Why? No one could fathom it, truly, and those who knew the particulars would not speak of it. All anyone could say for certain is that Lady Tilly Ryswell, the lady’s step-mother, and her brother Lord Ryger, the master of laws, both seemed shocked when the news was delivered to them by a royal page. There had been those who said that both of them had suggested Lady Aisling as a suitable companion to the princesses in their keep—still unwed and unbetrothed, as chaste as any septa could wish despite her professing the old gods of her father, said to be well-read—but this?
Years before, when the Dornish knight was a hostage in the Red Keep, there had been idle gossip that Lord Ryger had warned Ser Aidan away from his niece. But that was many years ago, and no impropriety clung to them, then or now.
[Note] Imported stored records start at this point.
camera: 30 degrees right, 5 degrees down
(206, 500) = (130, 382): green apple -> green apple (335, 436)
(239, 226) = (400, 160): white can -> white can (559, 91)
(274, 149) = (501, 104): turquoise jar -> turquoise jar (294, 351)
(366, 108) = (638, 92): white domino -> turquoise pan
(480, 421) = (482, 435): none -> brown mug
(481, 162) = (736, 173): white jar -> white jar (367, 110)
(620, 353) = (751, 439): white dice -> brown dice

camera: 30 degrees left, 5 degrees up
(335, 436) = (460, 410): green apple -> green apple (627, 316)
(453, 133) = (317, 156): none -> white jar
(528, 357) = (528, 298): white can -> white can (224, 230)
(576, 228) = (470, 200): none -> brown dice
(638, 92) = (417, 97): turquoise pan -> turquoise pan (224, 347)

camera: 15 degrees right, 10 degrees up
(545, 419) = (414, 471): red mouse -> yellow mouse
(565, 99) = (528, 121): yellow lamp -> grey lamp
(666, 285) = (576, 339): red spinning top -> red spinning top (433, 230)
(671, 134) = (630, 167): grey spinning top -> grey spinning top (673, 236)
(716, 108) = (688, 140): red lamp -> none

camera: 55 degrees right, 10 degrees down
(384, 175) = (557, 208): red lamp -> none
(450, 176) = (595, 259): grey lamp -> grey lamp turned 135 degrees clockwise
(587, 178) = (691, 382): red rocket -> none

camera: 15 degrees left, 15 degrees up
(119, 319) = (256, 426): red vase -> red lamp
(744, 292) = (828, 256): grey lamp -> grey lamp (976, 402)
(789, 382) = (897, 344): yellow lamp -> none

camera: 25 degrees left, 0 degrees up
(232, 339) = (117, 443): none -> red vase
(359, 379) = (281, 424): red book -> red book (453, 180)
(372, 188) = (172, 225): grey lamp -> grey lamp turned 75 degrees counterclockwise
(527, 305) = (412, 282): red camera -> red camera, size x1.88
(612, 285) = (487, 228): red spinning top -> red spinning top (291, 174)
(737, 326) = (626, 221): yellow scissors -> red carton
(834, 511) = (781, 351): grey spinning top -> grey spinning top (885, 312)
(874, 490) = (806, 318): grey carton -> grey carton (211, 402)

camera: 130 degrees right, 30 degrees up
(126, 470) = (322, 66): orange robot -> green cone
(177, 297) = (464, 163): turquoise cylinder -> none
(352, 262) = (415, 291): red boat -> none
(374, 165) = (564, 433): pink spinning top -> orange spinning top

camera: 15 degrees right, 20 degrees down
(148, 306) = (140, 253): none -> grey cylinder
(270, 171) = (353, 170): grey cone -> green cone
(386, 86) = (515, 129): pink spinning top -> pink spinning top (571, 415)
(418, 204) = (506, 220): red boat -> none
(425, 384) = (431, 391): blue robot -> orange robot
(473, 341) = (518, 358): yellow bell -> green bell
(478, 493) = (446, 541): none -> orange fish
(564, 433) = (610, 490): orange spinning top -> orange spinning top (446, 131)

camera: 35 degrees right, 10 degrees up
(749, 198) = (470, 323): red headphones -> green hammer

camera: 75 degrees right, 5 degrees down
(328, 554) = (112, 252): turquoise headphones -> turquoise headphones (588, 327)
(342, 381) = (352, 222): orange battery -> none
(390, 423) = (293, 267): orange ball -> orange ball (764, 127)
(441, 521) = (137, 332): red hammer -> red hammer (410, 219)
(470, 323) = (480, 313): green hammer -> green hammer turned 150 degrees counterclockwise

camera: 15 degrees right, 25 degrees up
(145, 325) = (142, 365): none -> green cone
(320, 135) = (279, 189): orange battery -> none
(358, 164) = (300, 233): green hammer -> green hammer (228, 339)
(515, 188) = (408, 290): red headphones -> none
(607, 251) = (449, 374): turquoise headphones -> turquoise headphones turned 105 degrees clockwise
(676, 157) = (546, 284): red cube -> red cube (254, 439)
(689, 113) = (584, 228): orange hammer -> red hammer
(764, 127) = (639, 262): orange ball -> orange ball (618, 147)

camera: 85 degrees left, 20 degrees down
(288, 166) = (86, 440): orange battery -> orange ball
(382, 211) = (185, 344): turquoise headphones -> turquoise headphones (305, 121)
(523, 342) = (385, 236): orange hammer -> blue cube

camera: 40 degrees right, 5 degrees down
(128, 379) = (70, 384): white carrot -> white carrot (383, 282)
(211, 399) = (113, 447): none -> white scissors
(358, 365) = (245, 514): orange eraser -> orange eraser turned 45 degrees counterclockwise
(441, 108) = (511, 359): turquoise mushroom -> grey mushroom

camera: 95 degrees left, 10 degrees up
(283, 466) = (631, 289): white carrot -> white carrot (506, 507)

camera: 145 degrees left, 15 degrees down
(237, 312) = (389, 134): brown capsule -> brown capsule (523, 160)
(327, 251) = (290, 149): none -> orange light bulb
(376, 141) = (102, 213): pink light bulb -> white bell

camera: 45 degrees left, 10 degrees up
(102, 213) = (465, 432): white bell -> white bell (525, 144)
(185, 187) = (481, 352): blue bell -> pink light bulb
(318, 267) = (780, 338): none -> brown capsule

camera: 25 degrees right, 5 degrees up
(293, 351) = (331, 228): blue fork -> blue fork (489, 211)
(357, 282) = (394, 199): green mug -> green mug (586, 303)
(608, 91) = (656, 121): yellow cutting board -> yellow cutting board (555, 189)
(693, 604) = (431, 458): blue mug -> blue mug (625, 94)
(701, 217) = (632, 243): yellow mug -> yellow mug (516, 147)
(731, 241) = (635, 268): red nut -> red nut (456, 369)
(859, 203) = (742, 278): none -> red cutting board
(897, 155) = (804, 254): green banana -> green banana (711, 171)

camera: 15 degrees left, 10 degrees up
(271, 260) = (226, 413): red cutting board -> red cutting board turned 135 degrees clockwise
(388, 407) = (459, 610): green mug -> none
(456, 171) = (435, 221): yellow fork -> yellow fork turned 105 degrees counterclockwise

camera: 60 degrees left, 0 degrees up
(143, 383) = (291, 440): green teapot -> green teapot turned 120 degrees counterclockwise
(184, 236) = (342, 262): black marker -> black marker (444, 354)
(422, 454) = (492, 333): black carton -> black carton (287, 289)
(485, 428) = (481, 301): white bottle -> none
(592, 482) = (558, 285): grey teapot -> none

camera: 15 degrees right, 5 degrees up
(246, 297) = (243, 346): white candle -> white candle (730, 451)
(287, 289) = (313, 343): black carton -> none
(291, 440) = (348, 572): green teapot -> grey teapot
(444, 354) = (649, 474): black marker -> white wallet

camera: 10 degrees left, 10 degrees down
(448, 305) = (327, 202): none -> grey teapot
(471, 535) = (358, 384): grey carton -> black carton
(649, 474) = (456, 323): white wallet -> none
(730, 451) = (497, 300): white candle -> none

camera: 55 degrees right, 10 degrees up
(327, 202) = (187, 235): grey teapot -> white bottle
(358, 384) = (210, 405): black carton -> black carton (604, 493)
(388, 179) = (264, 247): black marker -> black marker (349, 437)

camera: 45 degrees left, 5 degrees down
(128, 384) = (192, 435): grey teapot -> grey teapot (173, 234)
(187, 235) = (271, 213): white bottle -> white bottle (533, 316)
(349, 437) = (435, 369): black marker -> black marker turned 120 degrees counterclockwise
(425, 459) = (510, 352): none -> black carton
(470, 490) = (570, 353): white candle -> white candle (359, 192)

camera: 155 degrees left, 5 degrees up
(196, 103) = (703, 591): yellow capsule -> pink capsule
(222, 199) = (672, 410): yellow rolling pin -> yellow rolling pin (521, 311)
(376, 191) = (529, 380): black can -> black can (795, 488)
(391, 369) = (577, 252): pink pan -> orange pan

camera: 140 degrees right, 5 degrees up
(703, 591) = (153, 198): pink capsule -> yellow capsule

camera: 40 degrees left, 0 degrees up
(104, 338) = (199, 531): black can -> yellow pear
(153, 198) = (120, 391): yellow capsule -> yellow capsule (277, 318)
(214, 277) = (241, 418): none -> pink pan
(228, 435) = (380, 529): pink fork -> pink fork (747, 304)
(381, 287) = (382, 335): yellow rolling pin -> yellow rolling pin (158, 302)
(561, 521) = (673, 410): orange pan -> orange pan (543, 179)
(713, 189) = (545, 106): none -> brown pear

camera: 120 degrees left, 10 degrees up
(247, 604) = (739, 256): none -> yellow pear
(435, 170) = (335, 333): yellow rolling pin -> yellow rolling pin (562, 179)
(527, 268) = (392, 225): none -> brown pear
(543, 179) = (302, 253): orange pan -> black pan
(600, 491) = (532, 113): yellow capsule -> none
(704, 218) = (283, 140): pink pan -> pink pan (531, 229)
At most, some muse on the fact that the famed Dornishman had been one of the few hostages who followed Baelor all the way to Sunspear when he walked barefoot in penitence; most of the rest took ships as soon as they set foot in Dorne, or went their own way. Might the king have decided to gift the lady’s hand to him? And if so, what other maids might find themselves so disposed of, at a king’s whim?
There are some lords who even now have quietly determined their maiden daughters must needs return to their homes, away from court. After all, if a king decrees a betrothal, who arranges the contract between the families, and at what terms? Perhaps that is why Ser Aidan was seen at the rookery the morning the word began to spread, and messengers in royal livery besides. A number of ravens flew then, some south, and some north.